EXERCISE OBJECTIVE -> Lines in the listing below that hold "система" are the ones to copy.

------------------------------------------------------------

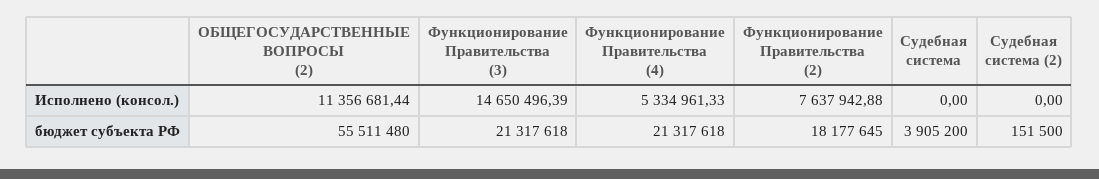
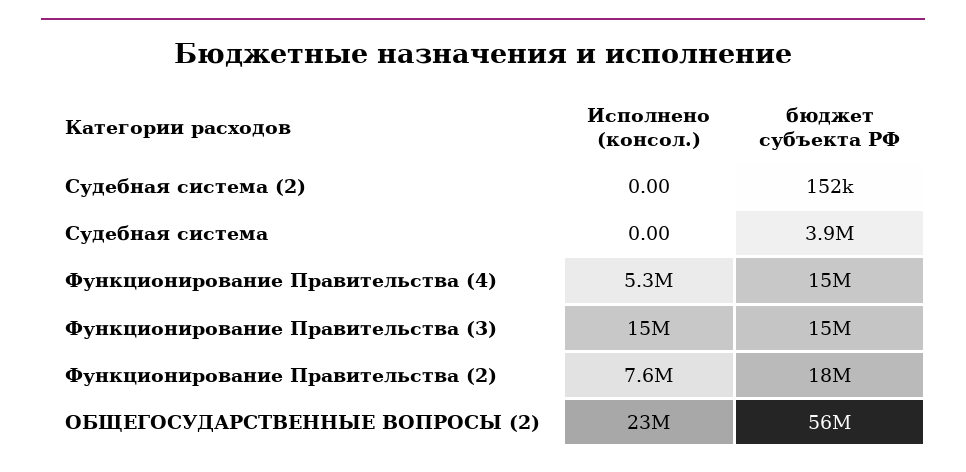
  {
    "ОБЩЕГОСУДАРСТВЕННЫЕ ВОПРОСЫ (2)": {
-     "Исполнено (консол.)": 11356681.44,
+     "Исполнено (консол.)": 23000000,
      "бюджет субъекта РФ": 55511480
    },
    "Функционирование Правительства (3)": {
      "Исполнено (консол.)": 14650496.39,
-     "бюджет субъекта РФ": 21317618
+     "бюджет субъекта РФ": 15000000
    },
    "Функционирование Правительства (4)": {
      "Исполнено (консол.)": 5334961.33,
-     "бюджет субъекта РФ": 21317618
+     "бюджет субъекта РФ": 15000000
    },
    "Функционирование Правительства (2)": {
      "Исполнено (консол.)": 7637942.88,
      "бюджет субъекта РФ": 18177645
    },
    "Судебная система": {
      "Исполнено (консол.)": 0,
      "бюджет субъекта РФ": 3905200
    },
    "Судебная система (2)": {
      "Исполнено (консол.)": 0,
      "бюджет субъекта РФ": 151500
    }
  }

------------------------------------------------------------

TASK RESULT ->
    "Судебная система": {
    "Судебная система (2)": {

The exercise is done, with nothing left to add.